### Task item A
Extract every line of the listing below that contains the string "أوروبا", treating case as significant.

### Extract provided
Tagged: incentives

Distrust, Integrity and Oblique nudges

I suspect from now on I can at best, blog once a month here, if not, once every 2 months. I guess that’a s good sign, that work is fun enough that I want to commit more time and energy to it.

I wonder if Singaporeans just don’t care – is it the system we live in that just doesn’t make us have regard for other people? One of my gut feelings has been that Singaporeans in general don’t really care for other people in the altruistic sense, and the process we’ve designed were not meant for altruism, but to guard against abuse. The implication of designing a system against abuse is that it can end up in a situation where people’s default towards one another becomes mistrust. And when trust frays, a lot of things become difficult.

Viewed in this sense, any multi-step bureaucracy that requires verification is a form of mistrust. Some of it may be justifiable for the sake of accountability, but too many hoops in the way and people give up. To say that, “we need to balance between accountability and efficiency” sets up a bad dichotomy. In my own prejudiced view, there is only integrity, and the trust that people will do the right thing in the overwhelming majority of the time. Most of the time, mistrust-based processes spoils good intentions. How processes are designed, and the default assumptions built in can have long-lasting implications for the health of the system.

[Stored data entries]
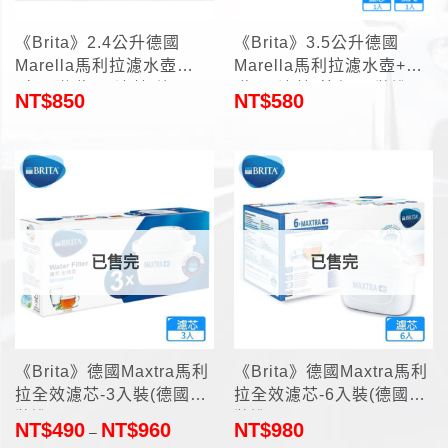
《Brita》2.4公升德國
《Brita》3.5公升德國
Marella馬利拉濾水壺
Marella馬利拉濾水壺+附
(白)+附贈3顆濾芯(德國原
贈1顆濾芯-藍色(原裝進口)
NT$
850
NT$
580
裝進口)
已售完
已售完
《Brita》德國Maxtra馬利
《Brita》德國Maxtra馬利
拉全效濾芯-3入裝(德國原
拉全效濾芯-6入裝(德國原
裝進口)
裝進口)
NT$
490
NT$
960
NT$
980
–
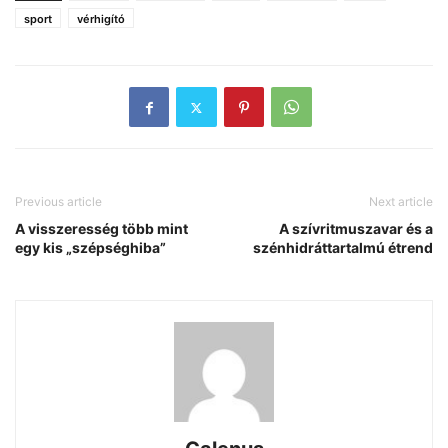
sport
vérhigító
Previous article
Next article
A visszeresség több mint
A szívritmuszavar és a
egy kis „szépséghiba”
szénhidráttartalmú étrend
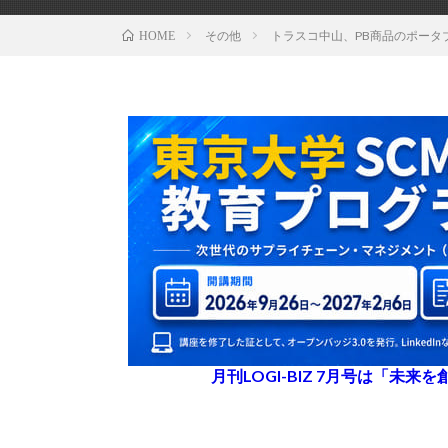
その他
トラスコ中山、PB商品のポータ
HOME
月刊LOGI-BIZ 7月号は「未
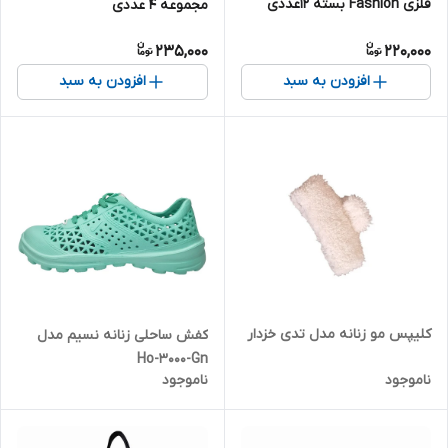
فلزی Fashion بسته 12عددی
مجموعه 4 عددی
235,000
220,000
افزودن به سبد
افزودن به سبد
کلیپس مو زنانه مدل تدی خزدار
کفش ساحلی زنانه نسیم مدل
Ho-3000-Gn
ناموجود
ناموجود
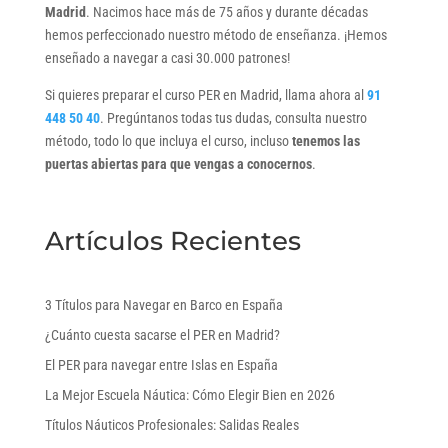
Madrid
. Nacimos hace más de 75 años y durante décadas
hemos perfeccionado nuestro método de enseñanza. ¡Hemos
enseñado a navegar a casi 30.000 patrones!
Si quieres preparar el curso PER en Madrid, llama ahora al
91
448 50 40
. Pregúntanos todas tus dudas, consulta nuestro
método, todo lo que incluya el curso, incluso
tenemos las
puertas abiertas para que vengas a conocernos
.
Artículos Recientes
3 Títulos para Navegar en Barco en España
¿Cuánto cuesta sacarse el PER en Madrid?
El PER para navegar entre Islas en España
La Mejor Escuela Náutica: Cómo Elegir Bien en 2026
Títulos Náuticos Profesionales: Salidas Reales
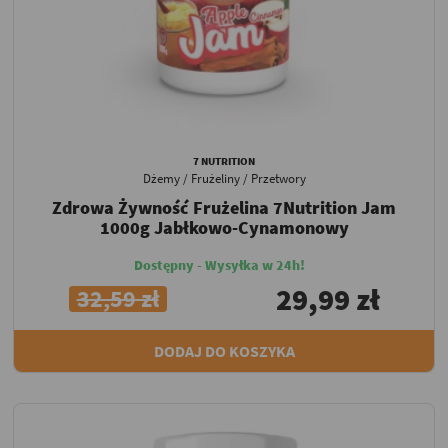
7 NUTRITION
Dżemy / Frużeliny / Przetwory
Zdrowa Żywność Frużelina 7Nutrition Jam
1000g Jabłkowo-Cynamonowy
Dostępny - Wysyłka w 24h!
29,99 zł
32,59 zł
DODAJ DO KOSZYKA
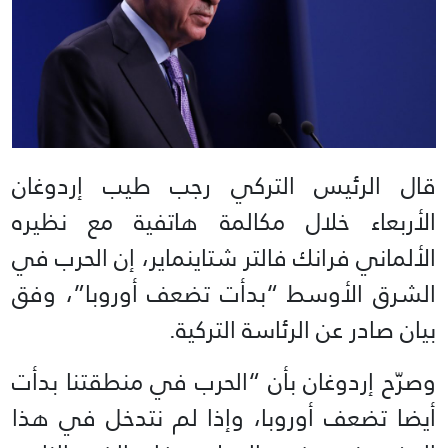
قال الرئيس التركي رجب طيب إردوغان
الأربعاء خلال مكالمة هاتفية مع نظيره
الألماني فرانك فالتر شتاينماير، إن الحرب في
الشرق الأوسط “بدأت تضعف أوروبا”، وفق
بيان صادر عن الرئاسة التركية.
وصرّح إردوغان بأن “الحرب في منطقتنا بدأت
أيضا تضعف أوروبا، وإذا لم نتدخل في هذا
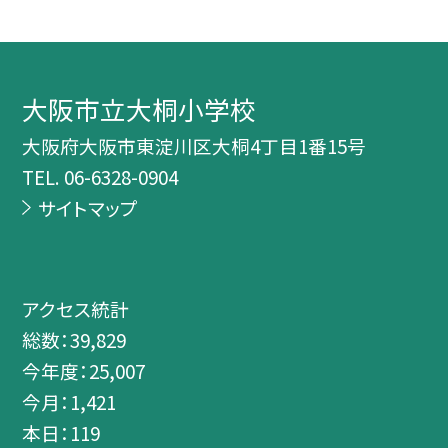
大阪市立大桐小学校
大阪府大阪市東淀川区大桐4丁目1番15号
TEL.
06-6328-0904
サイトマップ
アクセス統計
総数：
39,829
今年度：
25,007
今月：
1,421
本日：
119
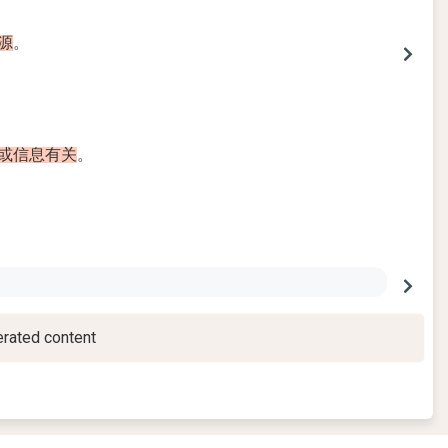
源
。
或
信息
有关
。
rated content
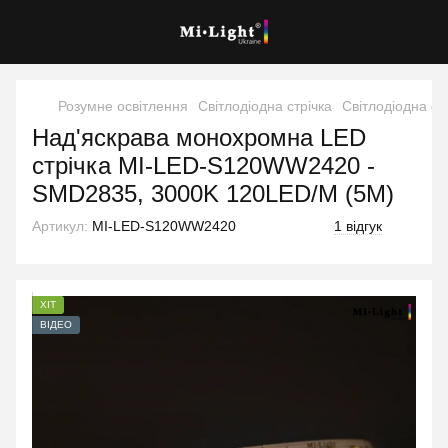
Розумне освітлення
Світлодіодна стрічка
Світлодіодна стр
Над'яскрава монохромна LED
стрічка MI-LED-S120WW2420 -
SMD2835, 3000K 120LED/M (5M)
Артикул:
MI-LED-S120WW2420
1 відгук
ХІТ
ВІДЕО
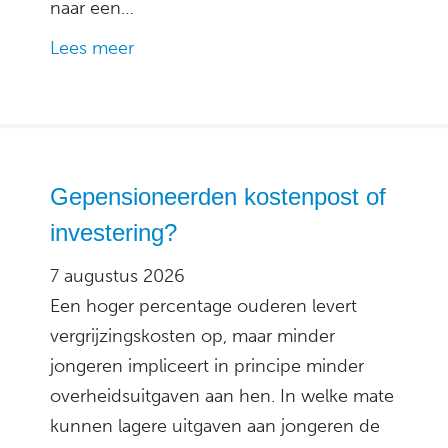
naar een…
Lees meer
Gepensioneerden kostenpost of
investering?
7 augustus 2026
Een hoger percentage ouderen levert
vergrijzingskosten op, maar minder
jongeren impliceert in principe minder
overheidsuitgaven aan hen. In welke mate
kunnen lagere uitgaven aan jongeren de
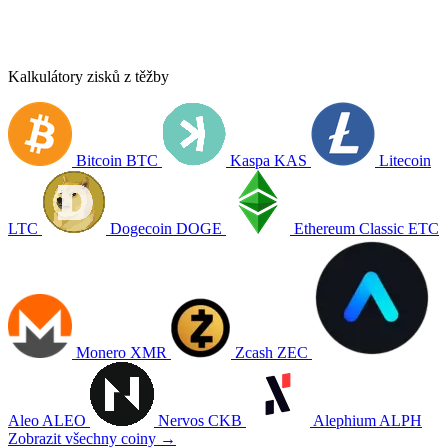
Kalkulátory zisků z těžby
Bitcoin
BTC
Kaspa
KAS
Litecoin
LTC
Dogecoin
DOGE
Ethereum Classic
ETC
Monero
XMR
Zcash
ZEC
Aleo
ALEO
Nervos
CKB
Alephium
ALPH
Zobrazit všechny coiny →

### Task item B
Proceed with the post on distrust and process design above, continuing after its final sentence.

### Exercise output A
الشرق الأوسط “بدأت تضعف أوروبا”، وفق
أيضا تضعف أوروبا، وإذا لم نتدخل في هذا

### Exercise output B
I suspect there’s a lot to mine from this way of thinking. This discussion on integrity, mistrust and social values in general is against the grain of talking about policies in terms of incentives and punishments that have been the norm in many of our institutions – public AND private institutions. We assume that prices are the only thing that people respond to, although marketers have also been wildly successful in triggering the emotional-status parts of the brain. I hear the government is going to have another round of fiscal incentives for “procreation”. Maybe the conversations should be away from those incentives (as important as they are) but use other points of entry in an oblique way – having firm anti-discriminatory laws, improve workplace culture, give people the cultural and personal spaces to pursue what they love, instead of constantly pressing the incentive/punish buttons.

Describing a new paradigm

In case you didn’t notice, but our knowledge has changed, and along with that, some very widely-held notions of how people are.

We have gained new understandings in the idea of networks – how elements interact together in a system, and how some elements, by virtue of their position, can have disproportionate impact on the entire system. We have gained new understandings in complex phenomenon, of how simple laws can lead to phenomena thought too complex to be understood.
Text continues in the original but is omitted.